* **YOUR INSTRUCTIONS**: Can you output the passage of the mac80211 regression report that runs from "It looks like" up to and including "not yet called.", word for word?

* **SELECTION**:

2017-03-22 09:15:20

by Sven Eckelmann

[permalink] [raw]
Subject: [REGRESSION] mac80211: IBSS vif queue stopped when started after 11s vif

Hi,

I had following "simple" setup with LEDE with a single ath9k phy and multiple
vif:

* encrypted AP
* encrypted 802.11s meshpoint
* encrypted IBSS

Everything was started in the order by hostapd/wpa_supplicant (but immediately
after each other).

The problem which I've experienced was that IBSS was not able to communicate
with its link partner. The reason for that problem was that the IBSS
interface's queue was stopped (QUEUE_STATE_DRV_XOFF). This problem disappeared
when either the IBSS or meshpoint interface was changed to unencrypted (which
disables wpa_supplicant in LEDE).

It looks like ieee80211_do_open didn't start the queues via
netif_start_subqueue because local->queue_stop_reasons was for all queues set
to IEEE80211_QUEUE_STOP_REASON_OFFCHANNEL. This happened because
ieee80211_offchannel_stop_vifs was called from somewhere in the scan code at
that time and ieee80211_offchannel_return was not yet called.


This behavior seems to be introduced by 2b730daacee6 ("mac80211: don't start
new netdev queues if driver stopped"). I have therefore chosen to call it for
now a regression by this change. Especially because it is rather odd that the
commit talked about not starting the queues for AP_VLAN and 2b436312f091
("mac80211: fix queue handling crash") introduced extra code to use the old
behavior again for AP_VLAN.

But I could be completely wrong about it. It would therefore be interesting
for me to know who would be responsible to start the queues when
ieee80211_do_open rejected it for IBSS.

I am now simply using this setup with a revert of
2b436312f0919c05804fed5aa4b7f255db196e7a and
2b730daacee6c318bce7b6373c19909e36a74590.

Kind regards,
Sven


Attachments:
signature.asc (833.00 B)
This is a digitally signed message part.

* **DATASET ROWS**:
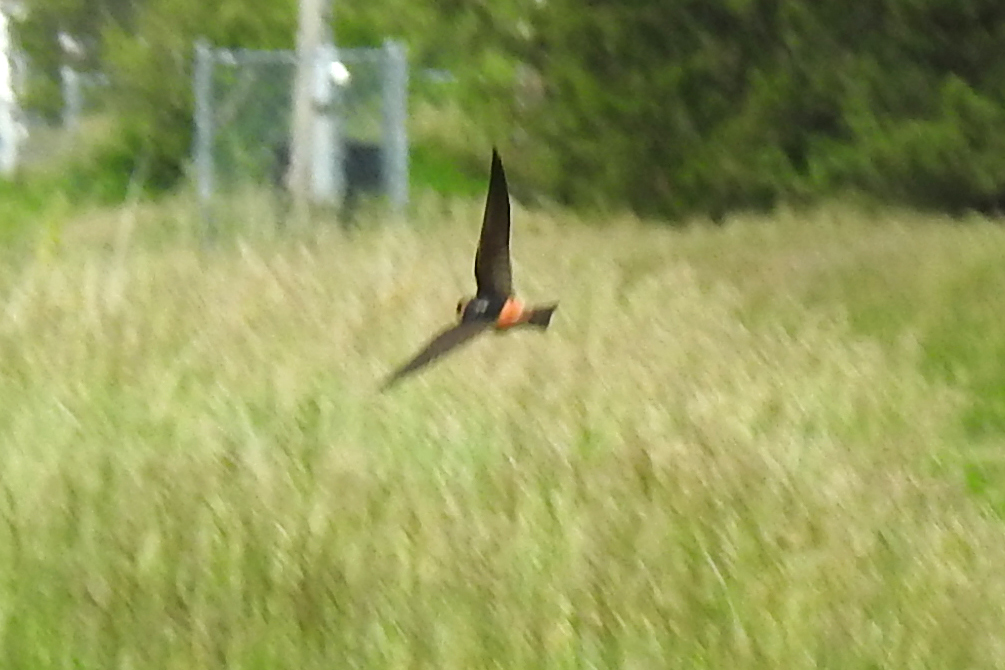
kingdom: Animalia
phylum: Chordata
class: Aves
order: Passeriformes
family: Hirundinidae
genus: Petrochelidon
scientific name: Petrochelidon pyrrhonota
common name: American cliff swallow
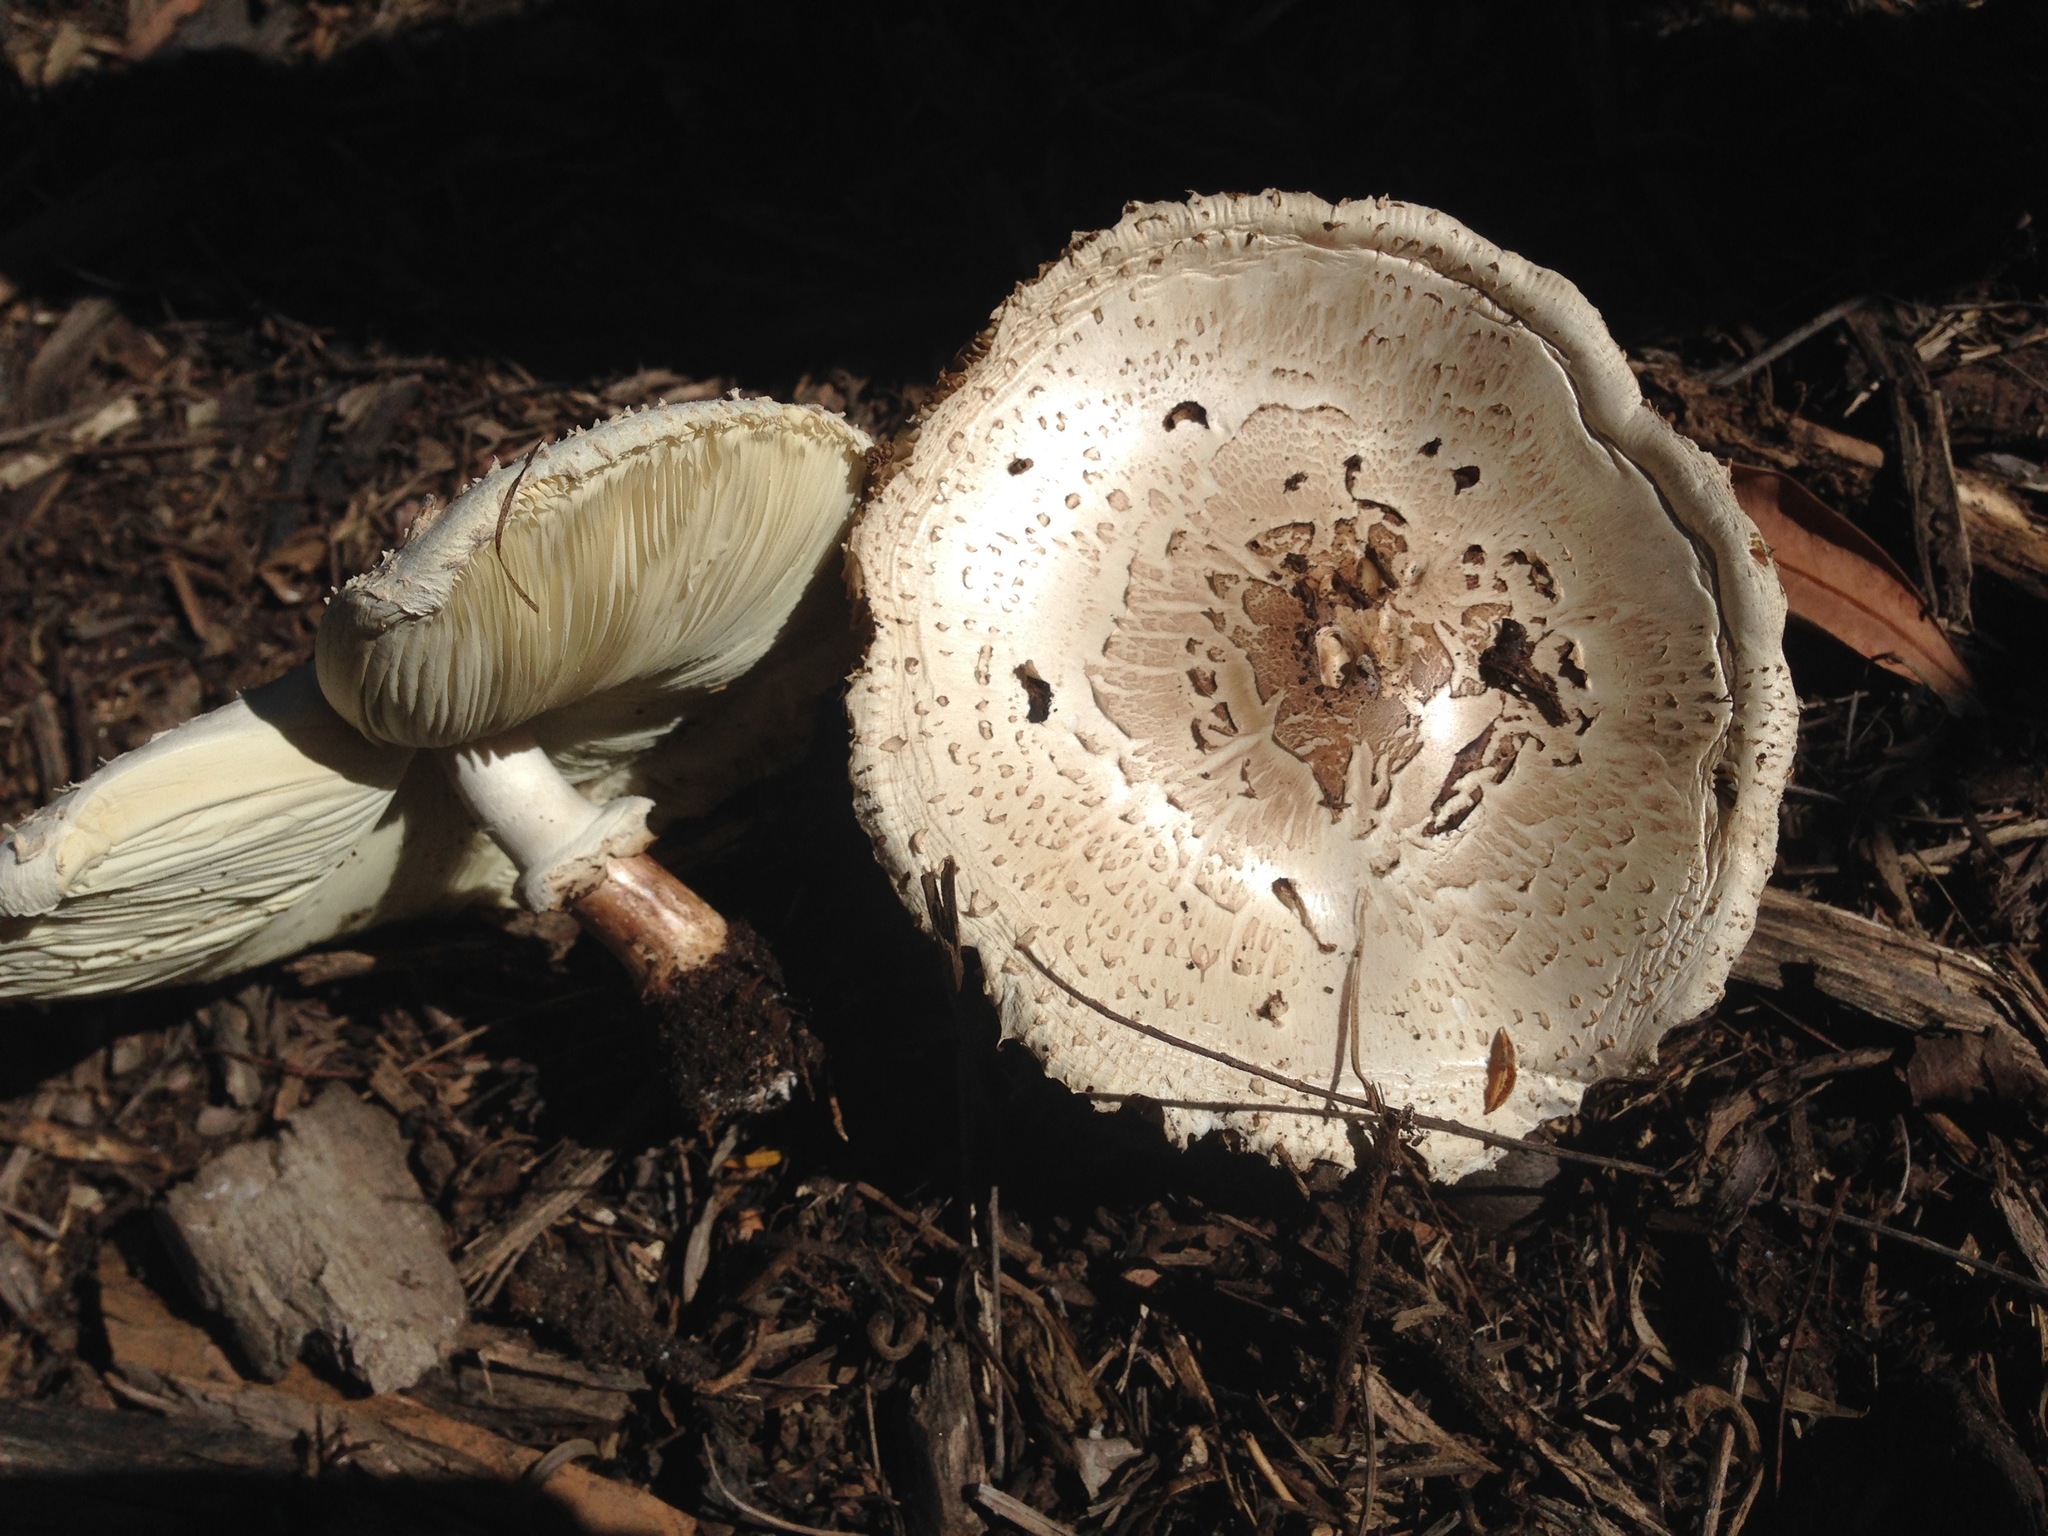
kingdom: Fungi
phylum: Basidiomycota
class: Agaricomycetes
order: Agaricales
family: Agaricaceae
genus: Chlorophyllum
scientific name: Chlorophyllum molybdites
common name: False parasol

* **TASK RESULT**:
It looks like ieee80211_do_open didn't start the queues via
netif_start_subqueue because local->queue_stop_reasons was for all queues set
to IEEE80211_QUEUE_STOP_REASON_OFFCHANNEL. This happened because
ieee80211_offchannel_stop_vifs was called from somewhere in the scan code at
that time and ieee80211_offchannel_return was not yet called.